__WHAT IS REQUIRED__. Using the records provided below, locate and copy each line that contains the word "grade".
DATASET ENTRIES START
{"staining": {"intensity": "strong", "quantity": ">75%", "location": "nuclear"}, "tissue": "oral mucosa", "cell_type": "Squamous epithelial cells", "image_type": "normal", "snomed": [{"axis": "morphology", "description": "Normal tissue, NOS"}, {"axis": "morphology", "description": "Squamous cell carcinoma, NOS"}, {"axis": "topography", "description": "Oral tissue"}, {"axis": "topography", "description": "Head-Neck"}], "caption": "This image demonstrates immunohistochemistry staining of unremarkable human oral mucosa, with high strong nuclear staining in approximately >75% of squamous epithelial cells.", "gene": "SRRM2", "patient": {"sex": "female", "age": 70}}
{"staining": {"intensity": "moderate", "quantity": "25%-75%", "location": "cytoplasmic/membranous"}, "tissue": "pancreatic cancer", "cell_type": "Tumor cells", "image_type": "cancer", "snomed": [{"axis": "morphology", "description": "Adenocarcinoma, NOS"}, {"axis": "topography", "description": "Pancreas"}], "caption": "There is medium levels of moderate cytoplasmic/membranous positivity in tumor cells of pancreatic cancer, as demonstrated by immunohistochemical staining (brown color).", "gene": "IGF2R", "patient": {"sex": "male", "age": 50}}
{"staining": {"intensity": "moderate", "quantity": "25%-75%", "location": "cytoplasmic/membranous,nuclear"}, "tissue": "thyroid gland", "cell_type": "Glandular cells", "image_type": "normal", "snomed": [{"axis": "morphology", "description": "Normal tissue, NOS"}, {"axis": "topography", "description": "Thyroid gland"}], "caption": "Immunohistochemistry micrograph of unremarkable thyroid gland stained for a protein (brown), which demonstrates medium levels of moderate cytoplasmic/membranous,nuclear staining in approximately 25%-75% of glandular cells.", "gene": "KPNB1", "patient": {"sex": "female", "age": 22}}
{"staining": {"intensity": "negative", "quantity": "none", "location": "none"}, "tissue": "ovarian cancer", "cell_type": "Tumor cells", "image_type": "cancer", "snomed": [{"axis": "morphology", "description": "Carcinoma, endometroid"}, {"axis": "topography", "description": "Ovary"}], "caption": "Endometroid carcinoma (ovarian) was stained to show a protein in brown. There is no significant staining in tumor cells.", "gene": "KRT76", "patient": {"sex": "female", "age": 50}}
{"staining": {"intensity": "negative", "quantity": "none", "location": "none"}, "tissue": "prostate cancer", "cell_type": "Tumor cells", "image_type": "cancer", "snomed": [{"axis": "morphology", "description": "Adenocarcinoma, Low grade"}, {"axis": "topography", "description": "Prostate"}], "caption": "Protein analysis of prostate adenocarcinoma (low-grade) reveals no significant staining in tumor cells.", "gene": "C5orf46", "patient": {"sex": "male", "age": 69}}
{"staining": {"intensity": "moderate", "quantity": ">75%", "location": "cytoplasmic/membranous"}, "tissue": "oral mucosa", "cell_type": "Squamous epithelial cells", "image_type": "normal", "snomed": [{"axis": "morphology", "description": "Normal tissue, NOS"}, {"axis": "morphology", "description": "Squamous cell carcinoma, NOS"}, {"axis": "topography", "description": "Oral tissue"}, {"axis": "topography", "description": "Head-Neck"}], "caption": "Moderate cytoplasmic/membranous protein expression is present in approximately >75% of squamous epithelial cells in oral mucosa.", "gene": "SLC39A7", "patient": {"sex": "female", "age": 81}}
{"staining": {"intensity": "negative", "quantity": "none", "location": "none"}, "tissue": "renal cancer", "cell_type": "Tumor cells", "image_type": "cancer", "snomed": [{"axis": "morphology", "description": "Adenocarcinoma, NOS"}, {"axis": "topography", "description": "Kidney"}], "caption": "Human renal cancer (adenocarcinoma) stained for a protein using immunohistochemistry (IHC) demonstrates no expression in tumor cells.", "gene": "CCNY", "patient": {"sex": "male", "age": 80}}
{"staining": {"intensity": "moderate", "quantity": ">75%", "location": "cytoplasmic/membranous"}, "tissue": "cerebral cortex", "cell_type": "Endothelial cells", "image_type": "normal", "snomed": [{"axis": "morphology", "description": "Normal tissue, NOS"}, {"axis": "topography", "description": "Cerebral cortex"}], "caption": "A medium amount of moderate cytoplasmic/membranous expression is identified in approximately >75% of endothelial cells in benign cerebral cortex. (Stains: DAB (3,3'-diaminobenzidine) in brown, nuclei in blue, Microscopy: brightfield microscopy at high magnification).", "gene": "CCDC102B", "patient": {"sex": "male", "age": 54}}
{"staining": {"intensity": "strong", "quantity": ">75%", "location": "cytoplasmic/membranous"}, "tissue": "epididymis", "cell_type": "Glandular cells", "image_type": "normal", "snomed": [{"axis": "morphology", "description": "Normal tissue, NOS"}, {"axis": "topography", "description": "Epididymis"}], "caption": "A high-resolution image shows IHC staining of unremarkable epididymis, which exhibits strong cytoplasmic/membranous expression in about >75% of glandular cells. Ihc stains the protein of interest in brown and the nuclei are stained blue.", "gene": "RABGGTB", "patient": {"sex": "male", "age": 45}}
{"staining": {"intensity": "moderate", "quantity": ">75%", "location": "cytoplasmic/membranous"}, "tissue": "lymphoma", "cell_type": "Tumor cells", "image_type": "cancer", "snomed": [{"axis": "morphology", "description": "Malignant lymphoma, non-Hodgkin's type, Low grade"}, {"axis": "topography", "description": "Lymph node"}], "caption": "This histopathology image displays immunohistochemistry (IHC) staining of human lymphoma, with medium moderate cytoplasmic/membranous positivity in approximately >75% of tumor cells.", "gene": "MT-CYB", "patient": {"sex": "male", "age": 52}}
DATASET ENTRIES END
__ANSWER TO THE PROBLEM__.
{"staining": {"intensity": "negative", "quantity": "none", "location": "none"}, "tissue": "prostate cancer", "cell_type": "Tumor cells", "image_type": "cancer", "snomed": [{"axis": "morphology", "description": "Adenocarcinoma, Low grade"}, {"axis": "topography", "description": "Prostate"}], "caption": "Protein analysis of prostate adenocarcinoma (low-grade) reveals no significant staining in tumor cells.", "gene": "C5orf46", "patient": {"sex": "male", "age": 69}}
{"staining": {"intensity": "moderate", "quantity": ">75%", "location": "cytoplasmic/membranous"}, "tissue": "lymphoma", "cell_type": "Tumor cells", "image_type": "cancer", "snomed": [{"axis": "morphology", "description": "Malignant lymphoma, non-Hodgkin's type, Low grade"}, {"axis": "topography", "description": "Lymph node"}], "caption": "This histopathology image displays immunohistochemistry (IHC) staining of human lymphoma, with medium moderate cytoplasmic/membranous positivity in approximately >75% of tumor cells.", "gene": "MT-CYB", "patient": {"sex": "male", "age": 52}}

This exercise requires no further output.